**What the exercise asks**
Transcribe the text of every item below word for word, omitting the pictures.

(Data visualization images)
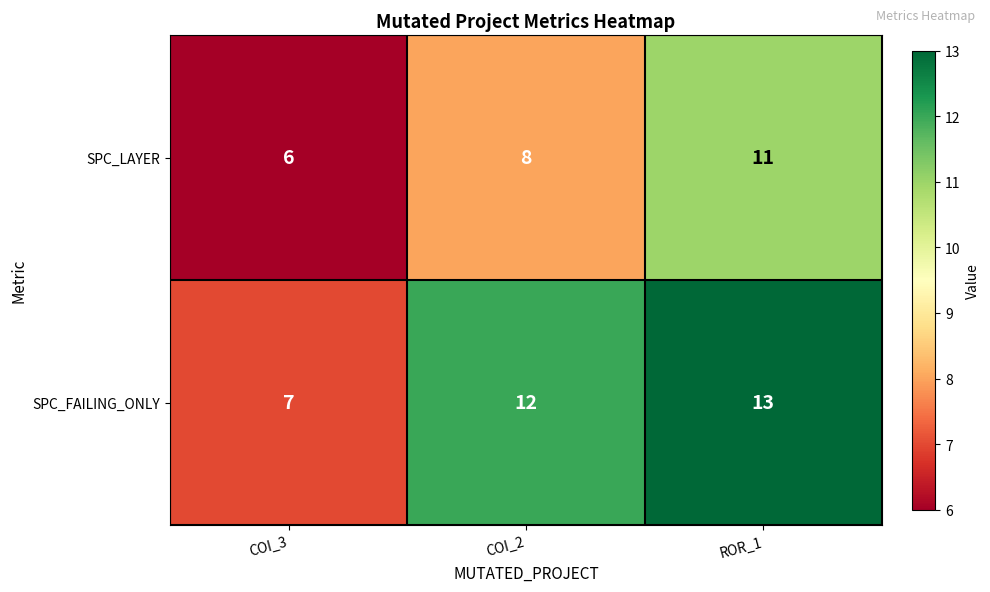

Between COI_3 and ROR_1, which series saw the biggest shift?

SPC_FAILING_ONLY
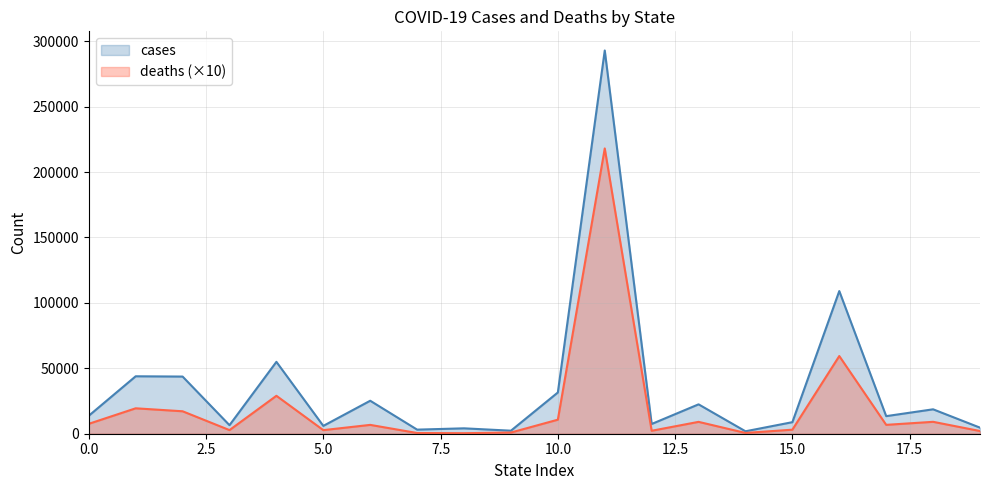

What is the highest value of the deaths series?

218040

**Solution to the problem**
Between COI_3 and ROR_1, which series saw the biggest shift?

SPC_FAILING_ONLY

What is the highest value of the deaths series?

218040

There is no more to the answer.